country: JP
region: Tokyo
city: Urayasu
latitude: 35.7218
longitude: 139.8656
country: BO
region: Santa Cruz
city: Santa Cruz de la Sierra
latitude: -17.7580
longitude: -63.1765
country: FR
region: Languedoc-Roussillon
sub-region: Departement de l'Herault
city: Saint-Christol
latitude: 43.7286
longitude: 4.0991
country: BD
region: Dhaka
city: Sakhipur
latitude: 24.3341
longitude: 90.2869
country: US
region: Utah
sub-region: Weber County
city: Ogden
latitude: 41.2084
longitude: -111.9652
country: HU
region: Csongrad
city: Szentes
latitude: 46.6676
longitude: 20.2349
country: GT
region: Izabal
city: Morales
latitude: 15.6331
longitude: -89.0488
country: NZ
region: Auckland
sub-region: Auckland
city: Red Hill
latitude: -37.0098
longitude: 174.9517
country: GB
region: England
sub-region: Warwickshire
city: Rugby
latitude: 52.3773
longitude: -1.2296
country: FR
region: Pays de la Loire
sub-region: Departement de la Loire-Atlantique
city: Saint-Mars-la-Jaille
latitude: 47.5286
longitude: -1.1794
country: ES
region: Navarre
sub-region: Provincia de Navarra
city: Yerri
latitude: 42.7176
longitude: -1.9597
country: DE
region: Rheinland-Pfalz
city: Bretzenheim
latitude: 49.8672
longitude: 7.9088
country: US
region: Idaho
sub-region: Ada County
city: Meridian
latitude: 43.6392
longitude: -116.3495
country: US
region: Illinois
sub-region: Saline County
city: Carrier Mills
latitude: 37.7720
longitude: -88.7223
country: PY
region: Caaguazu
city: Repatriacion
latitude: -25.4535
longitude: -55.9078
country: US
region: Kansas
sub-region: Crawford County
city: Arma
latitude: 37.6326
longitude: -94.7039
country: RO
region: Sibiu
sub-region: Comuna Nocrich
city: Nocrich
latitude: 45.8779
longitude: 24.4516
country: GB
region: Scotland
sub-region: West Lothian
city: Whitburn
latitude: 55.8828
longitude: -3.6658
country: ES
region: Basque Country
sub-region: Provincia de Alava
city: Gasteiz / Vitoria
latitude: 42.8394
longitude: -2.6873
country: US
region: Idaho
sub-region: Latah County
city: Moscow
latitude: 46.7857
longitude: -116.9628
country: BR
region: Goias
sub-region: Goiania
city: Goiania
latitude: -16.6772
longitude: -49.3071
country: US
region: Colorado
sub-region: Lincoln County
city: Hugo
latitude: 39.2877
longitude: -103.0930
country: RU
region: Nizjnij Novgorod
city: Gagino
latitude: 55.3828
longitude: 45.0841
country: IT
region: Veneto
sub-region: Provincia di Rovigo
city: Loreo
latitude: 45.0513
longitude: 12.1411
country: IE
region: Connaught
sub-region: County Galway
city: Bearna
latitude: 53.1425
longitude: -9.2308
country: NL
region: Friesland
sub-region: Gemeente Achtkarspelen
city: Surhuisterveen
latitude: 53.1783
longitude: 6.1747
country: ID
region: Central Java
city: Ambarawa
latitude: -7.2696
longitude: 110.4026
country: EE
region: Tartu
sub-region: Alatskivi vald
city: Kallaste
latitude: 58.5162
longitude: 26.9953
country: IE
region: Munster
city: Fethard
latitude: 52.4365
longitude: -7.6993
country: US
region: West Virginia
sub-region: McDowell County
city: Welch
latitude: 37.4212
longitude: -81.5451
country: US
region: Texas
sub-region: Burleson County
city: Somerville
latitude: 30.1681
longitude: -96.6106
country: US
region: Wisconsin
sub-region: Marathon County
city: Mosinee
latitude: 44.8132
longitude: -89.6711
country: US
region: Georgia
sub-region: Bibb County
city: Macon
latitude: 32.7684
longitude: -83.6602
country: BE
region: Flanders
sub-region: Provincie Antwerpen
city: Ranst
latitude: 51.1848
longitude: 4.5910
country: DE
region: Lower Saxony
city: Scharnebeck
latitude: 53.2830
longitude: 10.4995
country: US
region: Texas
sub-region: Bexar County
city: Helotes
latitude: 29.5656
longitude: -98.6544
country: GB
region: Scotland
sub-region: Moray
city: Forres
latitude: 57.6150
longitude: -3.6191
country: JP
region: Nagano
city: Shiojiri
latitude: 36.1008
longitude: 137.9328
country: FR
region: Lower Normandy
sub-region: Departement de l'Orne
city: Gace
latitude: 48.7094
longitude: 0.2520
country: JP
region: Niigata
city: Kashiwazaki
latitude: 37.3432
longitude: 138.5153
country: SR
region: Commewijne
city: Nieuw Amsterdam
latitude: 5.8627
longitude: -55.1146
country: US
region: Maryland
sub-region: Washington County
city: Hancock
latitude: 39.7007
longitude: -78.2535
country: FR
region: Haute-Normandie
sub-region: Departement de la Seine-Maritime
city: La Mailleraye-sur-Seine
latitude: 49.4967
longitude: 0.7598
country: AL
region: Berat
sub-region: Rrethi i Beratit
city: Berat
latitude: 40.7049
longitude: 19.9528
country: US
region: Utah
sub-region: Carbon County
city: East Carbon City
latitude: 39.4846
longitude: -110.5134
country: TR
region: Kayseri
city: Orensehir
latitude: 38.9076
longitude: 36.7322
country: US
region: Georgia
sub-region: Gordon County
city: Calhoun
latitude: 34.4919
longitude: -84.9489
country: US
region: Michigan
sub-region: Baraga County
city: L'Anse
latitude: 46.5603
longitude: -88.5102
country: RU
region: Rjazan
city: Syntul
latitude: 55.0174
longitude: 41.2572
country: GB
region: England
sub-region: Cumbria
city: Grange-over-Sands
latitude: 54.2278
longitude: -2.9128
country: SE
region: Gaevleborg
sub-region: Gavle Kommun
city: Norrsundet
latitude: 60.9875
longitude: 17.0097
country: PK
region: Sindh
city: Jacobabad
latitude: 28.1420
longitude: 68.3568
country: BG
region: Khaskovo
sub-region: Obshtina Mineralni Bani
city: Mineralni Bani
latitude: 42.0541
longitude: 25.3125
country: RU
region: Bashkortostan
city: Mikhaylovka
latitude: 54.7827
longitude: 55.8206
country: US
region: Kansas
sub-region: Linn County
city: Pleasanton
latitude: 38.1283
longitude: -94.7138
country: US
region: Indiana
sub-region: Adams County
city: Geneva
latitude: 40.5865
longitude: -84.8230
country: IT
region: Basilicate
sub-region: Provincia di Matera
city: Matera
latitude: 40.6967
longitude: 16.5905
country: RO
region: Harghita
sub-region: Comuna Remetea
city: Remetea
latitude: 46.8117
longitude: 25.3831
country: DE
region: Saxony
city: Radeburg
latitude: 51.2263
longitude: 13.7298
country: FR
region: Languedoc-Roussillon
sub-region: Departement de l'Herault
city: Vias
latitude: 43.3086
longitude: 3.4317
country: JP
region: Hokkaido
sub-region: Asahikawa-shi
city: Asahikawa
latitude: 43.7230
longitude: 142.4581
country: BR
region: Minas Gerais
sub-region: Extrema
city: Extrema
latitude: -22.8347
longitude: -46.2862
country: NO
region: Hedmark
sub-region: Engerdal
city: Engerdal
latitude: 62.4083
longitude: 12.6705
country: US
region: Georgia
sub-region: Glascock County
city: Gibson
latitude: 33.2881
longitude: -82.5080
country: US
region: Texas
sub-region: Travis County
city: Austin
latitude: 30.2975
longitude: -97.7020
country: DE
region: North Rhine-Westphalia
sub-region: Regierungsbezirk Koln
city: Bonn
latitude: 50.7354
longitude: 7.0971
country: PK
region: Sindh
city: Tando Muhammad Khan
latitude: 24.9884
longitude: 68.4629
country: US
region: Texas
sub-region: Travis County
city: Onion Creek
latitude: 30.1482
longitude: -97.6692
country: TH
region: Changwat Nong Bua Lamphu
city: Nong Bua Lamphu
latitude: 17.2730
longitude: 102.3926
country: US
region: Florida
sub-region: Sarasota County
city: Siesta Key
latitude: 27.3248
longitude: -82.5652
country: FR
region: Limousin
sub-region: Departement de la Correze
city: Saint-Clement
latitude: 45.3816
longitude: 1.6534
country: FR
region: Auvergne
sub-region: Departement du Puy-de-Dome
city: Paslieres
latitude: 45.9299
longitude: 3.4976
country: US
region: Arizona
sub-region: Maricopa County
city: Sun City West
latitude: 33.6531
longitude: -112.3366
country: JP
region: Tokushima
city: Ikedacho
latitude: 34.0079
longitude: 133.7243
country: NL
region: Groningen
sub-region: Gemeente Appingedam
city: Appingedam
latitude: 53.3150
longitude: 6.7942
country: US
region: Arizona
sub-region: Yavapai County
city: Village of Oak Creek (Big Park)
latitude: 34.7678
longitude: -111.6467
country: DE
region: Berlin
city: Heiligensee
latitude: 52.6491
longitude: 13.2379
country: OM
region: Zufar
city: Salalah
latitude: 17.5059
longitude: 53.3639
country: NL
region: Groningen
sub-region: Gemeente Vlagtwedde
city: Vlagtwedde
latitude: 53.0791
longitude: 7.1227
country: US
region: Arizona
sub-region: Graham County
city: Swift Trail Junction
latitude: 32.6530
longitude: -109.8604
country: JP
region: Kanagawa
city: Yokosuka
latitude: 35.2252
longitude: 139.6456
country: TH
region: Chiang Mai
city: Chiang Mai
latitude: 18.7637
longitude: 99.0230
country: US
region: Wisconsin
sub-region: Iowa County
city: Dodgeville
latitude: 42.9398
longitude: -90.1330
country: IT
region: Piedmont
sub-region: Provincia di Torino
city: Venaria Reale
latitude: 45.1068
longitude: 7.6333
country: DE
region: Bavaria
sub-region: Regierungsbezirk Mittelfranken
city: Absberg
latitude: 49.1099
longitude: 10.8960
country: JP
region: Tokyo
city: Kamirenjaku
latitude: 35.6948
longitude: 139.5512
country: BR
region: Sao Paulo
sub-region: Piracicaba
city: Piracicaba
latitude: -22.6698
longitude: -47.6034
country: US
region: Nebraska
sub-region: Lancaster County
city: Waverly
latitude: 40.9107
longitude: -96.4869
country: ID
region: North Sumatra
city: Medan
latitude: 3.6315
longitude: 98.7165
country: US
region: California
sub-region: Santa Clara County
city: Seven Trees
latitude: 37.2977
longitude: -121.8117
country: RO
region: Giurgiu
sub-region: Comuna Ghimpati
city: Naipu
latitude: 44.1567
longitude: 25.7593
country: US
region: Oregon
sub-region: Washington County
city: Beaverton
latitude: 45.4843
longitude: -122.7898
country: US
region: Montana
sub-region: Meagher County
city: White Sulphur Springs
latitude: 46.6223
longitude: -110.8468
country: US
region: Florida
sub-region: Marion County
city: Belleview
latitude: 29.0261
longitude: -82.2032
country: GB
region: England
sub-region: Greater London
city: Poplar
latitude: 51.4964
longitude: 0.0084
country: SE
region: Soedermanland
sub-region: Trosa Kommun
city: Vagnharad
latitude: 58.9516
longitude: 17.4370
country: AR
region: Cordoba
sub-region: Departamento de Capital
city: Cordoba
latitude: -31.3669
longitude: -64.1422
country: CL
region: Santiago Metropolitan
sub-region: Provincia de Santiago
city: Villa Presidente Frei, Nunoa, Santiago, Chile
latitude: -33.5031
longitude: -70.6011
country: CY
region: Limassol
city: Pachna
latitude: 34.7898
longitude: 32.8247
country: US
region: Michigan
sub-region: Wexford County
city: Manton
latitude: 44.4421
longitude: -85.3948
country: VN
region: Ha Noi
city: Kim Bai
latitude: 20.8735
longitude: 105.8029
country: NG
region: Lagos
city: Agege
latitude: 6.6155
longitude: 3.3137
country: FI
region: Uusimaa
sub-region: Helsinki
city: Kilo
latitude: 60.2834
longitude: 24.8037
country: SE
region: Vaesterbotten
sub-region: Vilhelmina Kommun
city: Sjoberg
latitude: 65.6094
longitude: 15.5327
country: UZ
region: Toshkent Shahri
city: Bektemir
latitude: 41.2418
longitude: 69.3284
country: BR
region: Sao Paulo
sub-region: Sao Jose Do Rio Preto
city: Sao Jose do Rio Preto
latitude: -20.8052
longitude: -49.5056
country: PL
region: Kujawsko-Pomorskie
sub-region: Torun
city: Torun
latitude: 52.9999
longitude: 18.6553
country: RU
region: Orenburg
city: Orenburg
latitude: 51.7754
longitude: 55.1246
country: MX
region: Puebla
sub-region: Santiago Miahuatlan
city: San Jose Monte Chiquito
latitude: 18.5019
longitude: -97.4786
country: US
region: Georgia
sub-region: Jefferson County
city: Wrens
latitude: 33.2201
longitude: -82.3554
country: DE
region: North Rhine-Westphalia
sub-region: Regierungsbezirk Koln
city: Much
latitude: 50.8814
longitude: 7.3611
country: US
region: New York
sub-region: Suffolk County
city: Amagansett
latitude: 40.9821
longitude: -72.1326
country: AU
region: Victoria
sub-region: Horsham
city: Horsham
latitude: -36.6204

= = = =

THE REQUEST =
Give the lines from the one containing "city: Sakhipur" through the one containing "country: GT", both included, as a numbered list with blank lines left out.

THE ANSWER =
1. city: Sakhipur
2. latitude: 24.3341
3. longitude: 90.2869
4. country: US
5. region: Utah
6. sub-region: Weber County
7. city: Ogden
8. latitude: 41.2084
9. longitude: -111.9652
10. country: HU
11. region: Csongrad
12. city: Szentes
13. latitude: 46.6676
14. longitude: 20.2349
15. country: GT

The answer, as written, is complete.